▶ TEXT UNDER STUDY
-- -- --
Hotter and harder than Hell

You know when you feel kind of sorry that a man likes you but their efforts to get your attention are way below your high standards so much so that you rather act keen and eager in hopes he’ll give up the chase naturally on his own rather than having to explain how hard it is going to be for him to get such a hotter than hell chance with you (again)?

Not sure if you do know what I’m talking about because not many women out there have standards high enough to avoid being messed up by their own emotions.
 
Guys are not necessarily all evil and out there trying to hurt you, but they can certainly be deceiving and very confusing with their mismatching words and actions. They may not be sure whether they like you or not, they might have a girlfriend but they may want to get you as their new girlfriend or they may want to just increase their ego by getting your attention for a little while. They might be undecided whether they you or that other girl. One never knows and is entirely out of our control.
-- -- --
▶ INFORMATION SUPPLIED
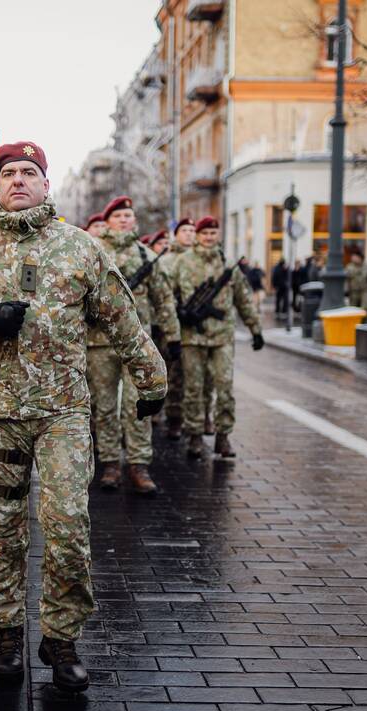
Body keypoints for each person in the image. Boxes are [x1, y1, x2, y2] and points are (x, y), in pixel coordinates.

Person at [0, 141, 166, 693]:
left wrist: (152, 379)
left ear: (46, 183)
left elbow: (122, 317)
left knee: (67, 526)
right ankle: (6, 633)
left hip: (63, 413)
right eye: (8, 173)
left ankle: (61, 637)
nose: (20, 180)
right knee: (2, 528)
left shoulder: (81, 249)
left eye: (30, 172)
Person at [86, 194, 179, 494]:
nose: (125, 220)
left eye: (129, 216)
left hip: (138, 344)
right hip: (100, 342)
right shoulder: (94, 252)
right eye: (118, 216)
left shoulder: (146, 257)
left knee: (139, 406)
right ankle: (111, 462)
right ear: (108, 221)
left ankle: (138, 464)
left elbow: (163, 299)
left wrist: (173, 334)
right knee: (105, 406)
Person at [168, 216, 263, 459]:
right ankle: (195, 436)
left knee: (224, 387)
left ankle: (223, 436)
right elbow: (167, 296)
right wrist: (179, 315)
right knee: (194, 388)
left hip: (222, 336)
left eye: (213, 233)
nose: (209, 237)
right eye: (205, 233)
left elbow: (243, 299)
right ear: (198, 236)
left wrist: (255, 329)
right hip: (192, 337)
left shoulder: (228, 265)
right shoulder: (182, 262)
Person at [163, 218, 196, 440]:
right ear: (176, 233)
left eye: (192, 230)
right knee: (174, 374)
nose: (189, 234)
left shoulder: (201, 258)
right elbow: (164, 293)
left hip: (198, 327)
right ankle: (174, 417)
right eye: (184, 230)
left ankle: (198, 418)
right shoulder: (167, 260)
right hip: (174, 323)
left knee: (197, 378)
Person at [345, 251, 367, 319]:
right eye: (353, 257)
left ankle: (364, 323)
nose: (353, 258)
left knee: (365, 309)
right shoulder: (349, 268)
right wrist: (346, 290)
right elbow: (346, 280)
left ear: (360, 258)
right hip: (353, 292)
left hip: (364, 291)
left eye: (355, 257)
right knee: (353, 309)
-- -- --
▶ PROBLEMS TO WORK ON
1/ According to the dating essay, what can guys be, even though they are not all evil?
2/ Reproduce the passage of the dating essay from "Not sure if" up to and including "of our control.".

▶ TASK-BY-TASK RESULTS
1/ They can be deceiving and very confusing, with mismatching words and actions.

2/
Not sure if you do know what I’m talking about because not many women out there have standards high enough to avoid being messed up by their own emotions.
 
Guys are not necessarily all evil and out there trying to hurt you, but they can certainly be deceiving and very confusing with their mismatching words and actions. They may not be sure whether they like you or not, they might have a girlfriend but they may want to get you as their new girlfriend or they may want to just increase their ego by getting your attention for a little while. They might be undecided whether they you or that other girl. One never knows and is entirely out of our control.